Induvos
At Induvos, we’re proud to be at the forefront of technological development, supported by the EXIST Transfer of Research Grant from the German Federal Ministry for Economic Affairs and Climate Action. With funding of around 750,000 Euros, we are dedicated to significantly enhancing lightweight construction and safety in the automotive industry with our advanced software solution.
Our Software
Our software is particularly useful in improving battery protection in electric vehicles. Batteries are crucial but sensitive parts of vehicles, and their safety in accidents is very important. In accidents, especially side collisions with objects like poles, trees, or other vehicles, it’s important to prevent structures from penetrating into the battery cells or exceeding set force levels. To achieve this, the car’s side sills, the structures under the doors between the front and rear tires, are crucial. They absorb the impact energy and limit penetration depth. Our software is designed to optimize these sill profiles. It goes beyond just considering the thickness and shape, by also including the cross-section’s topology. With our innovative algorithms, we analyze the energies and deformations during a crash and automatically suggest improvements. The result is an optimized profile developed from an initial design that meets crash requirements with minimal material use and is suitable for mass production.

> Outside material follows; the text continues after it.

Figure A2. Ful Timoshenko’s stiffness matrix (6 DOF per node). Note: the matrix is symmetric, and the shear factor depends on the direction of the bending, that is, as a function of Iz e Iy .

To demonstrate our software, we have created an example with the battery of an Audi e-tron in a side pole impact. In the image, you’ll see a green-marked aluminum extrusion profile. This profile works with the sill to protect the battery. We started with a basic profile and aimed to reduce the mass while meeting certain conditions: the force on the profile should not exceed 610 kN, the pole should not penetrate more than 85 mm, and contact between the battery casing and cells (checked at 15 node pairs) must be avoided. After several iterations, our software developed an optimized profile structure that reduces mass by 13,5% and meets all conditions, evaluating 172 different designs. This example impressively demonstrates how our software fulfills safety requirements for vehicle battery systems with the least possible use of materials. For more information about our software or to see it in action, we invite you to contact us.
The presented study is based on a finite element model that we originally obtained from Caresoft Global, but further processed in a technical case study by ALUMOBILITY. The latter also created a model in which steel structures were replaced by aluminum structures. We would like to acknowledge the contributions of both Caresoft Global and ALUMOBILITY for providing and enhancing the finite element model that enabled our study.